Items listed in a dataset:
+++

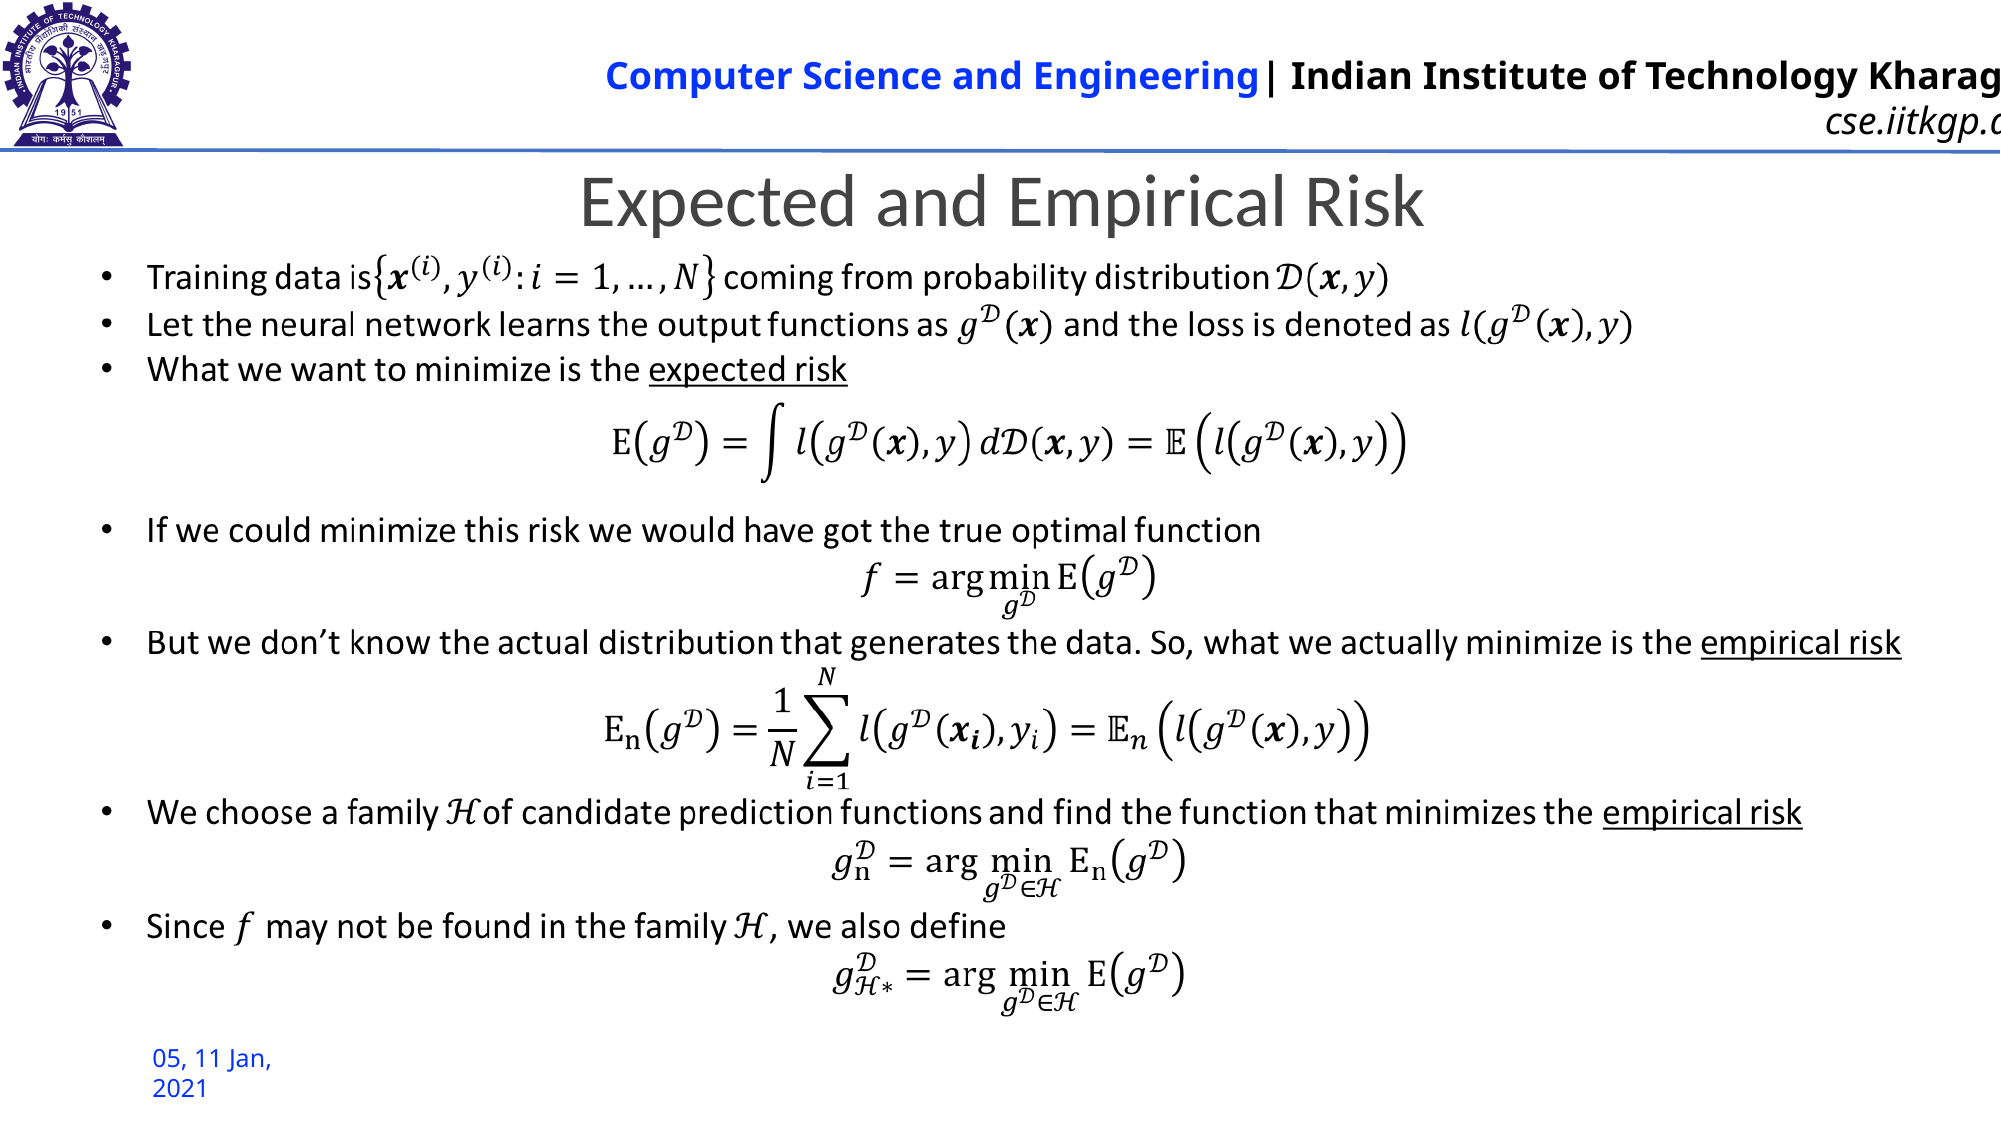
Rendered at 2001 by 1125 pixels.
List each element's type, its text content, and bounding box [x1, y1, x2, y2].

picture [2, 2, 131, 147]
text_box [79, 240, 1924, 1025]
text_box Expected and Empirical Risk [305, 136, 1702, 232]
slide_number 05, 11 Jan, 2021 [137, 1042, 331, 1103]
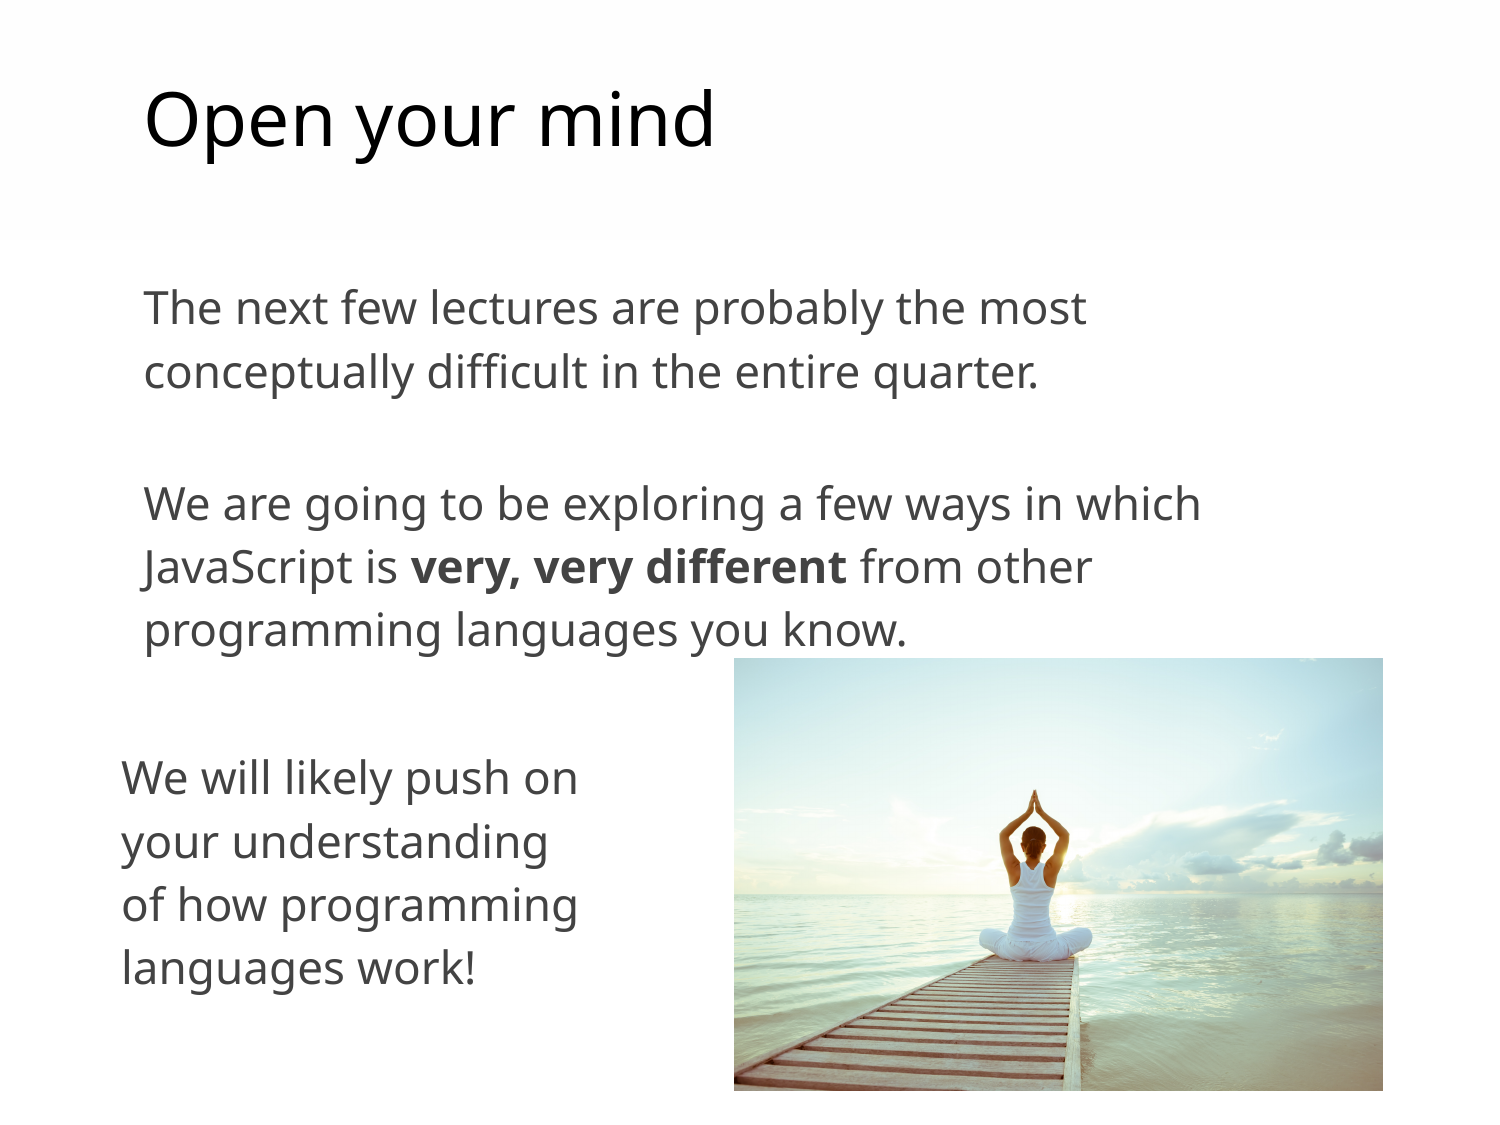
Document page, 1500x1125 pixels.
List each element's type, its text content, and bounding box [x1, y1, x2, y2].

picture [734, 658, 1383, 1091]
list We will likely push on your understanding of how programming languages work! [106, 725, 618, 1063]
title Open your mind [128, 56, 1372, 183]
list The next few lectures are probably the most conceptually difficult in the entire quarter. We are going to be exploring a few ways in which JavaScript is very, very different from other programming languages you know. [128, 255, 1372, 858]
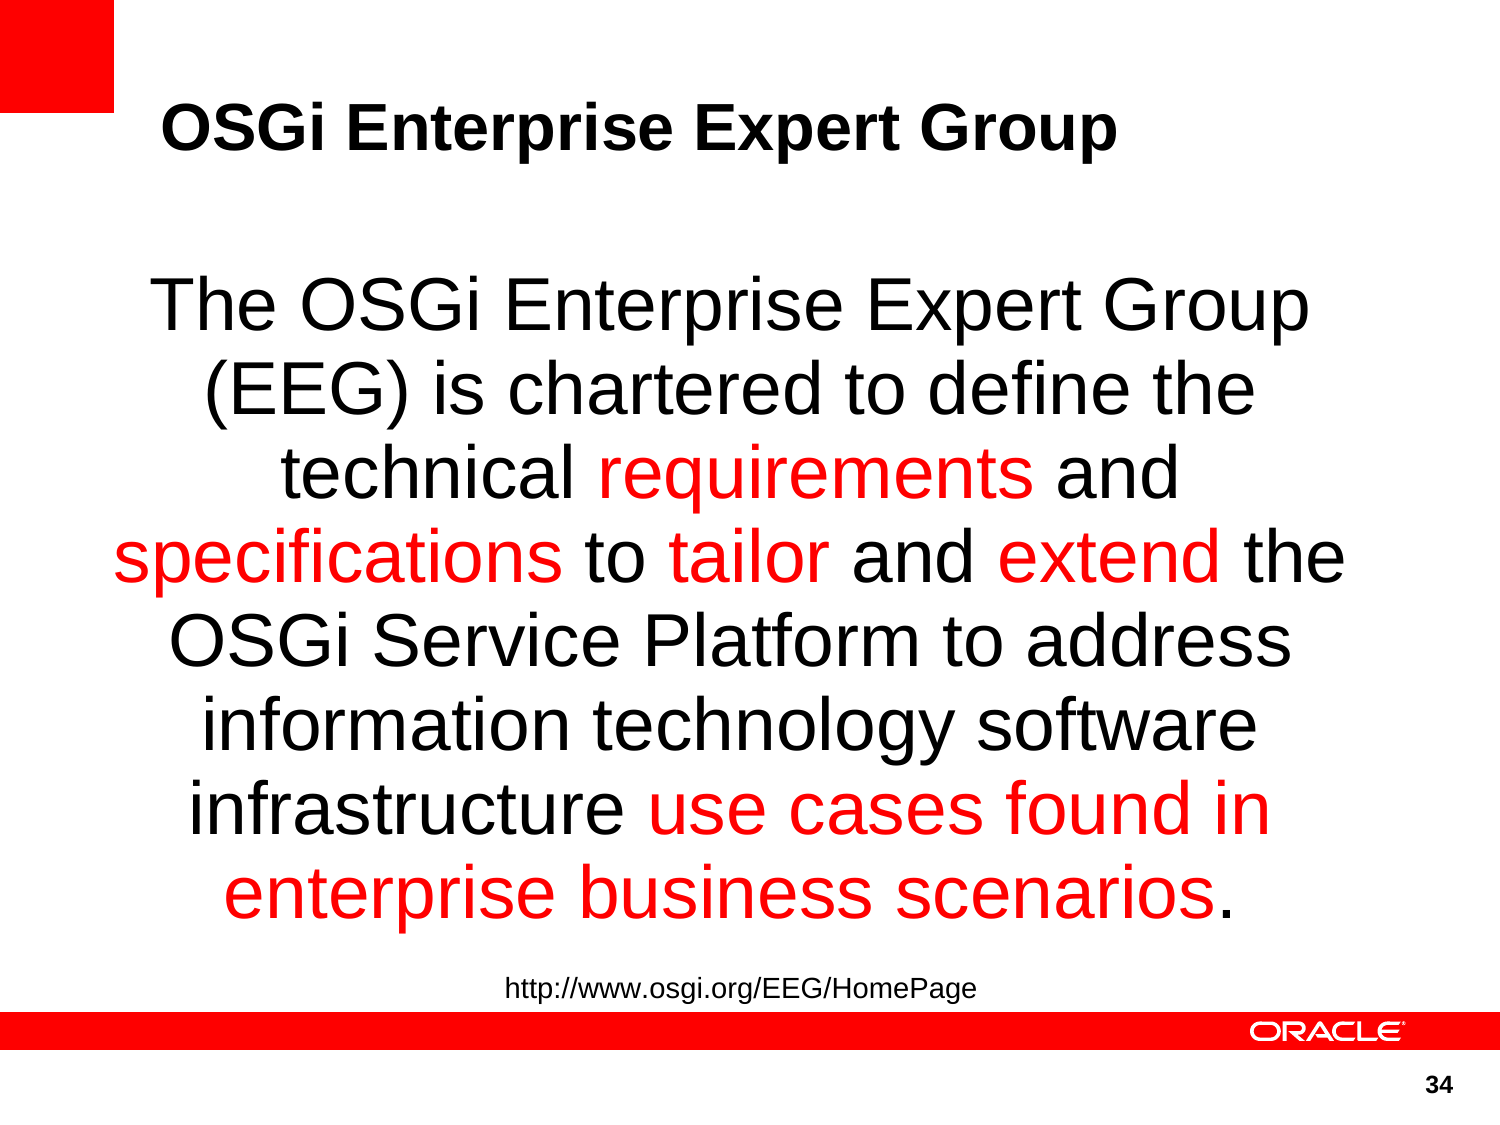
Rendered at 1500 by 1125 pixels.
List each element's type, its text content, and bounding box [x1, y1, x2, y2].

+++

> [Problem statement]: Change "bounding box" to "enclosing box" wherever it occurs in the rows, and write out their lines again with everything else kept the same. Leave the pictures out.

> [The result]:
Rendered at 2001 by 1125 pixels.
List each element's type, its text content, and enclosing box [x1, y1, x2, y2].

picture [2, 2, 131, 147]
text_box [79, 240, 1924, 1025]
text_box Expected and Empirical Risk [305, 136, 1702, 232]
slide_number 05, 11 Jan, 2021 [137, 1042, 331, 1103]
Document page, 1500x1125 pixels.
List each element's type, its text content, and enclosing box [x1, y1, x2, y2].

picture [734, 658, 1383, 1091]
list We will likely push on your understanding of how programming languages work! [106, 725, 618, 1063]
title Open your mind [128, 56, 1372, 183]
list The next few lectures are probably the most conceptually difficult in the entire quarter. We are going to be exploring a few ways in which JavaScript is very, very different from other programming languages you know. [128, 255, 1372, 858]
Rendered at 1500 by 1125 pixels.
List each element's type, its text content, and enclosing box [x1, y1, x2, y2].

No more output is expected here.